Sky News has learnt that Habito, which launched in 2016, is close to gaining approval for a capital injection said to be worth more than £5m from existing investors.
Sources said on Friday that the new funding was likely to be at a nominal pre-money valuation as low as in the single-digit millions of dollars.
Habito shareholders include Atomico, the listed investment firm Augmentum Fintech, Mosaic Ventures and Ribbit Capital.
The company has previously drawn at least £60m in investment since its launch, with a £35m Series C round announced two years ago.
The rescue fundraising follows the collapse of talks about a merger between Habito and London & Country Mortgages, a privately owned company.
Last week, FT Adviser reported that Habito was cutting dozens of mortgage broker roles as it seeks to slash costs.
One insider said that if completed, the new funding would allow the company to rebuild its valuation over time, even as mortgage costs rise with this week’s rise in the Bank of England base rate.
Habito attracted attention when it launched a 40-year fixed-term home loan product last year, but was subsequently criticised by the advertising watchdog for claims it made in its promotional activity.

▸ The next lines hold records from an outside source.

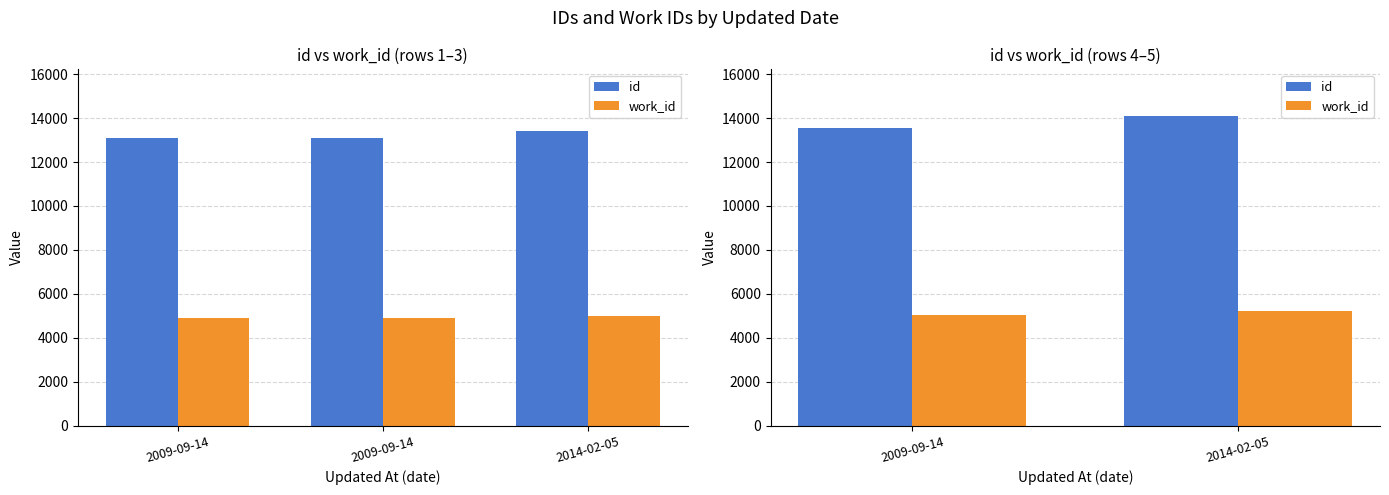

The value of work_id at 2009-09-14 is 7366. True or false?

False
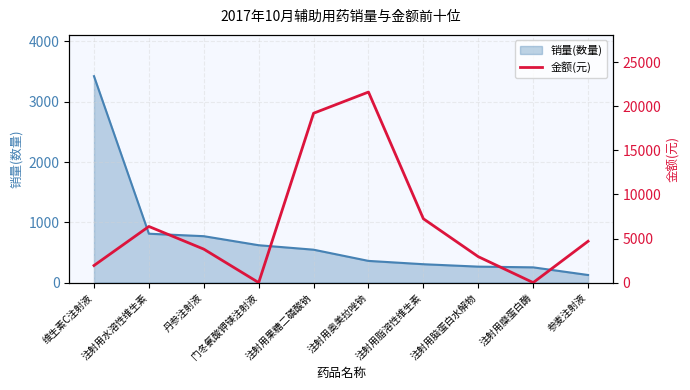

The chart shows a value of 21622.1 at 注射用奥美拉唑钠. True or false?

True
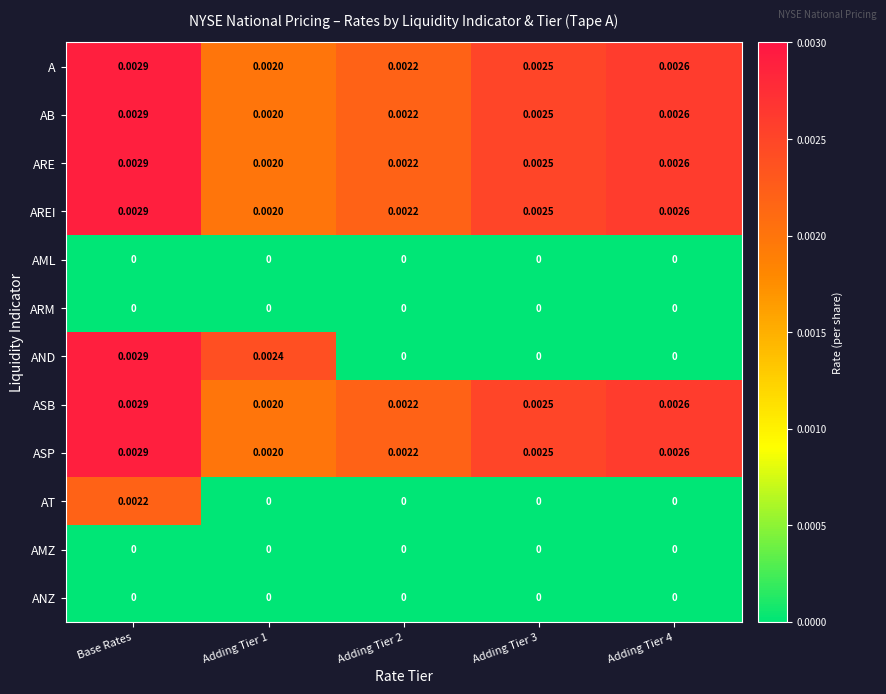

At which category is the sum across all series the highest?

Base Rates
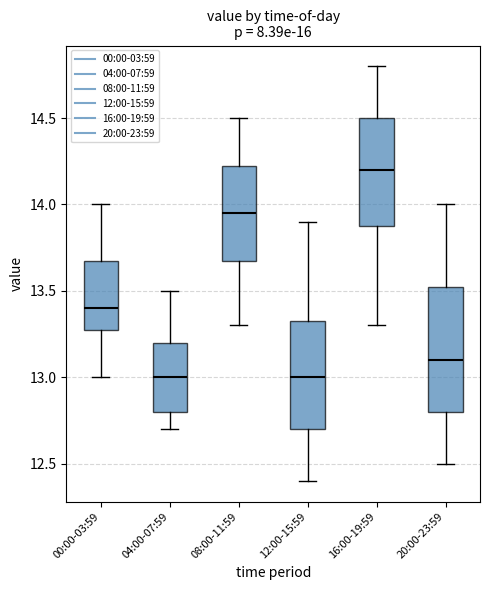

Where does the median line of the box for 00:00-03:59 sit on the y-axis? The values are not printed on the chart, so give them approximately, as read against the axis.

13.40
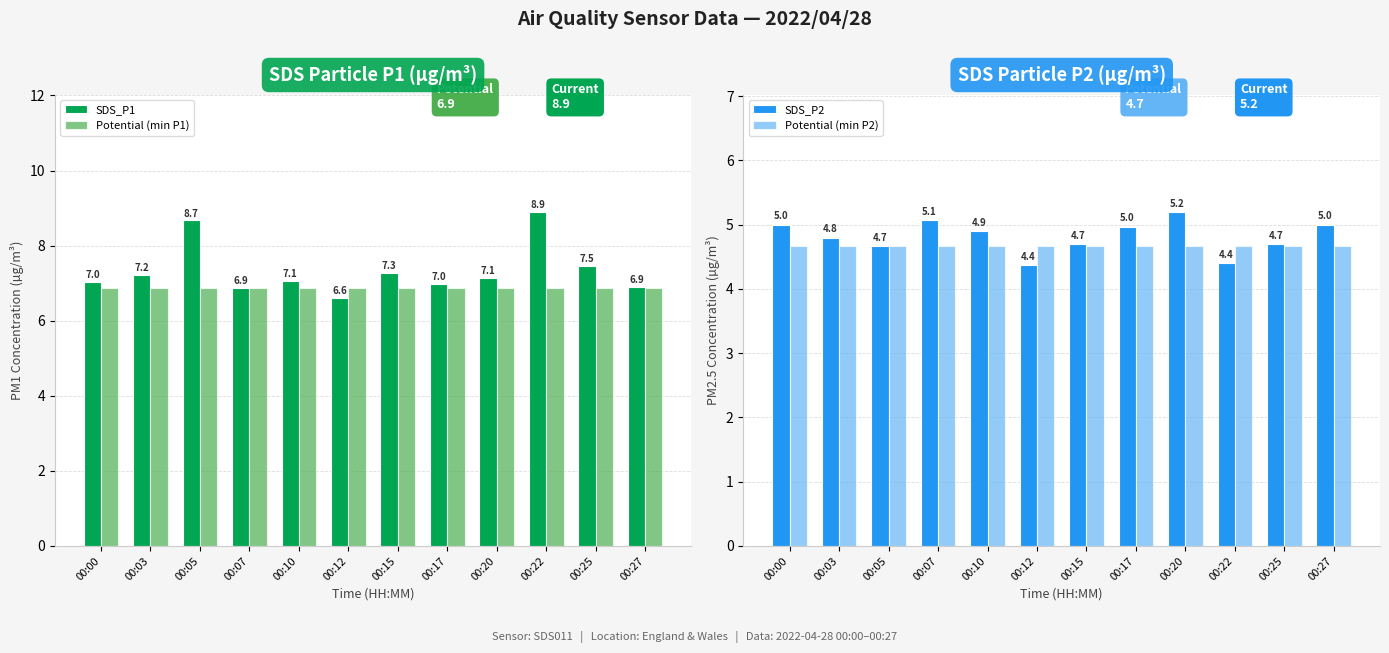

Is the value of Potential (min P1) at 00:10 greater than the value of SDS_P1 at 00:05?

No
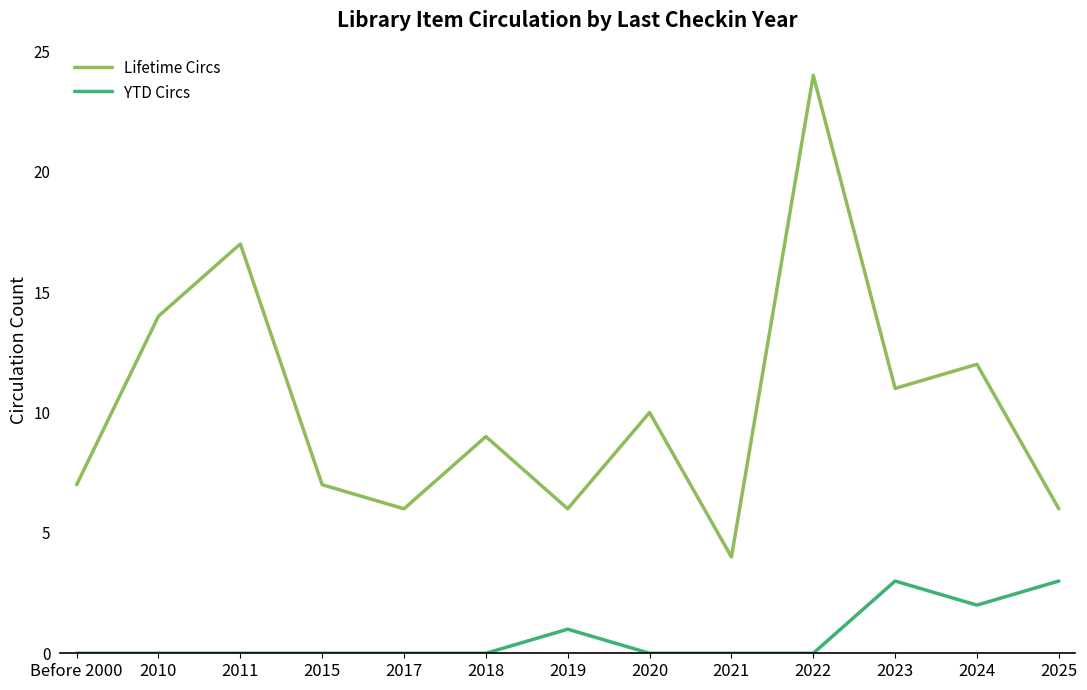

At which category does Lifetime Circs reach its first local peak?

2011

In response to an enquiry from Sky News, a Habito spokesperson said: «In spite of challenging market conditions for tech firms and fintechs more specifically, Habito is in the process of closing its latest round of funding.
«We can’t comment on the specifics of the deal yet, nor can we confirm Habito’s valuation which remains commercially sensitive.
«However, we can confirm that our future plans are focused on achieving profitability and we look forward to sharing more on that in the coming weeks.
«In the meantime, we continue to perform ahead of plan and deliver outstanding customer service to homeowners and would-be mortgage-holders facing down the highest interest rates in almost a generation and the ever-rising cost of living.»
Habito’s reduced valuation reflects an accelerating trend facing many technology companies as global economic headwinds grow.